All the Ways to be Smart by Davina Bell, Illustrated by Allison Colpoys

From the award-winning creators of The Underwater fancy-dress Parade and Under the Love Umbrella comes this joyful ode to all the unique and wonderful qualities that make children who they are.

Let’s Talk About Race by Julius Lester, Illustrated by Karen Barbour

In this acclaimed book, the author of the Newbery Honor Book To Be a Slave shares his own story as he explores what makes each of us special. Karen Barbour's dramatic, vibrant paintings speak to the heart of Lester’s vision, truly a celebration of all of us.

Julius Lester said: “I write because our lives are stories. If enough of these stories are told, then perhaps we will begin to see that our lives are the same story. The differences are merely in the details.”

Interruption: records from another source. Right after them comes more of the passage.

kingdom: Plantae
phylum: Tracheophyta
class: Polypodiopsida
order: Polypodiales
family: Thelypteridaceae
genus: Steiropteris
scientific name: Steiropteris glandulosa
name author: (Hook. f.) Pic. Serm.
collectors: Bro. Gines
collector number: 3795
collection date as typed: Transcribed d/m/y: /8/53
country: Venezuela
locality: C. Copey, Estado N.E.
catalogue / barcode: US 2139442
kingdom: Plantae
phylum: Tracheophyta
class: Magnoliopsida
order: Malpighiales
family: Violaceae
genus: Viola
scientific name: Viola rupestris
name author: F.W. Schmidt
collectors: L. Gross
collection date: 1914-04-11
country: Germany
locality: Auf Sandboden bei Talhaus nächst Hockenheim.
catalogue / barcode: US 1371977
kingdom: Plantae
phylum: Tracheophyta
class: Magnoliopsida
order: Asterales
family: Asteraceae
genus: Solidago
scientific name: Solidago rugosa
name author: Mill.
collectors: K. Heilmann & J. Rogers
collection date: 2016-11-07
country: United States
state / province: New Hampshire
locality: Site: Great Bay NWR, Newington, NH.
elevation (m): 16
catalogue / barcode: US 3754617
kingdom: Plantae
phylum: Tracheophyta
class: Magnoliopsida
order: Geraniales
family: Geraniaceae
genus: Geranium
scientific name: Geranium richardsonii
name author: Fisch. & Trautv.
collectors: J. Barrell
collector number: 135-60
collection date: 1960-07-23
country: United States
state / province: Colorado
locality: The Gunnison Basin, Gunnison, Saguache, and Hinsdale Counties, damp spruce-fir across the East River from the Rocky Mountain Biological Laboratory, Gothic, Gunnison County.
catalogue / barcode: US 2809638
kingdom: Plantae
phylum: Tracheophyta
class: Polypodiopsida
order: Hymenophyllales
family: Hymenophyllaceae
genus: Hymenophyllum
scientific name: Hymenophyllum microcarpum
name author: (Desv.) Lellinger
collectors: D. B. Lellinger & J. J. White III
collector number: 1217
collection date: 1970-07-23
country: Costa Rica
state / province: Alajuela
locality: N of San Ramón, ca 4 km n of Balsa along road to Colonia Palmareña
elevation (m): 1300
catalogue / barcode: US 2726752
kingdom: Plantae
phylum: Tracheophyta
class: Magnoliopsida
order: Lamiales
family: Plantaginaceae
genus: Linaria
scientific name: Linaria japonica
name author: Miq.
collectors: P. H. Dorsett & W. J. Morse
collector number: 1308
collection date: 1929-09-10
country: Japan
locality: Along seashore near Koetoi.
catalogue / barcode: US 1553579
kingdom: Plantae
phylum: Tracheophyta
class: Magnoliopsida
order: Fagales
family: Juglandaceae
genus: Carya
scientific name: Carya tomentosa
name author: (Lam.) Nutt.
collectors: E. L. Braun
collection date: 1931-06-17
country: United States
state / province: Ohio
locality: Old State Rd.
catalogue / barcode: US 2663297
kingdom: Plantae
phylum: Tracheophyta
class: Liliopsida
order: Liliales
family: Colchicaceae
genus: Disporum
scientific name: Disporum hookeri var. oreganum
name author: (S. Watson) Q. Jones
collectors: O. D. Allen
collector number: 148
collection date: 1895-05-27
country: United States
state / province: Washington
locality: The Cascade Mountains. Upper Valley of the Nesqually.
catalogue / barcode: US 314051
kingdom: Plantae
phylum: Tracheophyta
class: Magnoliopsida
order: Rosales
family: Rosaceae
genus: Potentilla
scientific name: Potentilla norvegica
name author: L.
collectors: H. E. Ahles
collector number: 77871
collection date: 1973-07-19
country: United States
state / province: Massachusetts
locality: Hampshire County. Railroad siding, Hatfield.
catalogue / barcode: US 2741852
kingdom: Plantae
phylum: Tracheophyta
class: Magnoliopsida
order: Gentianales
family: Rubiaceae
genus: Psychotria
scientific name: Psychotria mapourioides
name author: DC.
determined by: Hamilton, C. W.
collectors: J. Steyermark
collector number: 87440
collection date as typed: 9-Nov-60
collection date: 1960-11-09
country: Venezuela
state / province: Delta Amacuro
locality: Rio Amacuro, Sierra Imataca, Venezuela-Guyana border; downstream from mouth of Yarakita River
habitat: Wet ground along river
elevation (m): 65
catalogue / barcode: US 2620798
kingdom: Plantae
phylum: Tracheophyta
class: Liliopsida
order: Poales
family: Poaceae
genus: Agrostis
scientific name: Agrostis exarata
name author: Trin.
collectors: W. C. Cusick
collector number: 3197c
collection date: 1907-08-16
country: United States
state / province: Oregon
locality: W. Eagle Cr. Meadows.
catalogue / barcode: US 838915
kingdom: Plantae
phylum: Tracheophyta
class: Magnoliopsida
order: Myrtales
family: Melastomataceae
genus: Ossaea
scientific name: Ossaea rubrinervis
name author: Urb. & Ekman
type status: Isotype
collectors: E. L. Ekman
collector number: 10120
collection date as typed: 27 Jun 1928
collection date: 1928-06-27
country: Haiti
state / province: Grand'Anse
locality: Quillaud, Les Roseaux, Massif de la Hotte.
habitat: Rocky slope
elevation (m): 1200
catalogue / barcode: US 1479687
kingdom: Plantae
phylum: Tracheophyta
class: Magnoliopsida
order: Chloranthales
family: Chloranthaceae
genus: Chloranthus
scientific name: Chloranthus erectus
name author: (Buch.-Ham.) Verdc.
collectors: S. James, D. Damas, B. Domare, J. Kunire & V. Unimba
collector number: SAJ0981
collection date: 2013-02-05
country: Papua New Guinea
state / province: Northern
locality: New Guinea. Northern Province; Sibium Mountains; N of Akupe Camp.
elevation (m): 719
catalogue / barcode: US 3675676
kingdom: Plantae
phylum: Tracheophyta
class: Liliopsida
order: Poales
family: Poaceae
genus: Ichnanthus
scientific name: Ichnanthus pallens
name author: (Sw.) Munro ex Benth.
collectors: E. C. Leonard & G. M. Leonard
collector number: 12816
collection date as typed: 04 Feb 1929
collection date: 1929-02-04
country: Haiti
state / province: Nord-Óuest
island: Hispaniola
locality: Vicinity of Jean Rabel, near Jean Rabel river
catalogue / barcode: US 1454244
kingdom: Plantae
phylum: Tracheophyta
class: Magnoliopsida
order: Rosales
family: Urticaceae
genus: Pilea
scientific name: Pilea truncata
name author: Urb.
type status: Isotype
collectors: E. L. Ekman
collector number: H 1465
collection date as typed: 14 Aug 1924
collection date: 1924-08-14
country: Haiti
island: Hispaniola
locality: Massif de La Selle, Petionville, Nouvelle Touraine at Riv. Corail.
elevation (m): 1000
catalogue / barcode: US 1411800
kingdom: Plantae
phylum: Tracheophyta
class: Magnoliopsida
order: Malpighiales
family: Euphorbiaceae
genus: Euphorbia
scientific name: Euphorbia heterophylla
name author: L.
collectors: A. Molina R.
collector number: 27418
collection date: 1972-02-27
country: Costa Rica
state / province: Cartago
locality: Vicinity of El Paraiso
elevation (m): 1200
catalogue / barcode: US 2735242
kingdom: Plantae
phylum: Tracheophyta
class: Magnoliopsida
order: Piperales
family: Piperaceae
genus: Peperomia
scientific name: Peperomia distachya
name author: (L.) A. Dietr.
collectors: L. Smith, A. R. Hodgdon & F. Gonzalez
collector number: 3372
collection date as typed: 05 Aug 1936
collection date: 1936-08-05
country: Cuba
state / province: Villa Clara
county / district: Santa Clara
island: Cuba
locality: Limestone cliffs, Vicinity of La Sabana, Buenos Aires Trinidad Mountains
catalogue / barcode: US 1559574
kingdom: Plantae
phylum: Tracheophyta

My name is not Refugee by Kate Milner

A young boy discusses the journey he is about to make with his mother. They will leave their town, she explains, and it will be sad but also a little bit exciting. They will have to say goodbye to friends and loved ones, and that will be difficult. They will have to walk and walk and walk, and although they will see many new and interesting things, it will be hard at times too.

Layla’s Head Scarf by Miriam Cohen, Illustrated by Ronald Himler

Layla is a shy new girl in first grade and her classmates wonder why she wears a head scarf. As the school day progresses, the first graders learn about Layla’s culture and help make her feel more at ease in her new school.

Riley Can Be Anything by Davina Hamilton, Illustrated by Elena Reinoso

This inspiring rhyming story follows Riley as he discovers some of the wonderful things he can do when he grows up. With the help of his big cousin Joe, Riley is taken on a series of imaginative journeys that allow him to realise he can be anything he wants to be.